When enabled this option allows diagnostic output to be generated for different subsystems within the CDC-EEM driver, and a set of further options are made available for configuration. This information is primarily for internal driver development, and is not normally needed when debugging applications using the USB CDC-EEM network driver. The debug output is sent to the diagnostic console channel as configured for the application.

169.4. Debug and Test

169.4.1. Debugging Asserts

If the target platform resources allow the first step in debugging should be to enable ASSERTs. The inclusion of assert checking will increase the code footprint and lower the performance, but do allow the code to catch internal errors from unexpected data values. e.g. when the application/client is not able to guarantee the validity of data passed into the CDC-EEM layer.

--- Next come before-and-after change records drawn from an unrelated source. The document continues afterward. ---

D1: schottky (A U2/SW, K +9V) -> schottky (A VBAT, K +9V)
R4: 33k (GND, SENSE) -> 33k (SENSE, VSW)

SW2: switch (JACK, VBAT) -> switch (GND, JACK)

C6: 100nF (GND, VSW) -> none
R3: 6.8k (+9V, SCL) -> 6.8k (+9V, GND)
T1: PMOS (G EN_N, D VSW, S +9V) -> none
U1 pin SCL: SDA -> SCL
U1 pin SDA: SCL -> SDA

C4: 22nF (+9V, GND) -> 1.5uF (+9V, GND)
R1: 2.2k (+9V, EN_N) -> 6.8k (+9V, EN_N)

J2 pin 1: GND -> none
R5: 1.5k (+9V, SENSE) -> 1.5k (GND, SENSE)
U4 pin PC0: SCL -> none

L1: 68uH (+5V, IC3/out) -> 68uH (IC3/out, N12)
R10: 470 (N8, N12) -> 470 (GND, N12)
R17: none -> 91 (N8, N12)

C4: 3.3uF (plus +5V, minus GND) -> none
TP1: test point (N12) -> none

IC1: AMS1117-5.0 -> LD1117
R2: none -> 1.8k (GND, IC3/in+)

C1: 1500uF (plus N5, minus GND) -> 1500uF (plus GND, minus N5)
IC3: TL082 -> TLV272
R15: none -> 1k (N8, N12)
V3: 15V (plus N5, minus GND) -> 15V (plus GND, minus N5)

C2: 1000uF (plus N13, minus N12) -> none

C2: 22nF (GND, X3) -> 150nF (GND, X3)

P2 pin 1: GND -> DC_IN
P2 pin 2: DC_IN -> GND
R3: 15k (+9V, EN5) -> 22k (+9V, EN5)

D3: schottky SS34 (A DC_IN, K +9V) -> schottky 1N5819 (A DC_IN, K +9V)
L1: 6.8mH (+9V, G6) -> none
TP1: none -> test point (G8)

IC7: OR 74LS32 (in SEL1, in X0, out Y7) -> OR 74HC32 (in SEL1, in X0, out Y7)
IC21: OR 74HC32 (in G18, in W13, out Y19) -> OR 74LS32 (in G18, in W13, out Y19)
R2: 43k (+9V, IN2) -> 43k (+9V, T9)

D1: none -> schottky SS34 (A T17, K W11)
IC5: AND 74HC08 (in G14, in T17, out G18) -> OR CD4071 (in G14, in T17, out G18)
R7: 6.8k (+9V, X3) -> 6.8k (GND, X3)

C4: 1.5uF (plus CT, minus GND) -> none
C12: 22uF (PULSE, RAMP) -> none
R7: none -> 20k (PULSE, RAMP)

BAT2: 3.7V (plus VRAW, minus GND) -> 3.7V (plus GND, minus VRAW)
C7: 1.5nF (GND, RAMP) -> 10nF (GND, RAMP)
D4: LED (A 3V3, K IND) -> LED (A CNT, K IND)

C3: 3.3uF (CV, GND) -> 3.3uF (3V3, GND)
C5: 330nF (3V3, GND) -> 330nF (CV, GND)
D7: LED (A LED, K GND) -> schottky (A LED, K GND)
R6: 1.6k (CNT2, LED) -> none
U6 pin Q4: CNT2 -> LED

The CDC-EEM transport driver asserts are controlled via the standard eCos Infrastructure CYGPKG_INFRA package CYGDBG_USE_ASSERTS option. If enabled then run-time assertion checks are performed by the CDC-EEM driver.

If assertions are enabled, and a debugger is being used it is normally worth-while setting a breakpoint on the cyg_assert_fail symbol so that the debugger will stop prior to entering the default busy-loop processing. Diagnostic Output

In conjuction with the CYGDBG_CDCEEM_DIAGNOSTICS CDL configuration setting, the source-file src/cdceem.c implements the CDC-EEM specific diagnostics control.

When CYGDBG_CDCEEM_DIAGNOSTICS is enabled a set of individually selectable sub-systems are available to control the diagnostic output generated.

However, when developing or debugging the CDC-EEM driver implementation it may be simpler (with less build side-effects) to control the debugging output via uncommenting the necessary manifests at the head of the src/cdceem.c source file than re-configuring the complete eCos configuration via the CDL. That way only the CDC-EEM package will be re-built.


Some diagnostic output if enabled may adversely affect the operation of the CDC-EEM driver as seen by 3rd-party code. For example, “slow” serial diagnostic output of the packet parsing and response generation could mean that a significant amount of time passes, such that the CDC-EEM driver no longer adheres to the timings required by the USB host driver.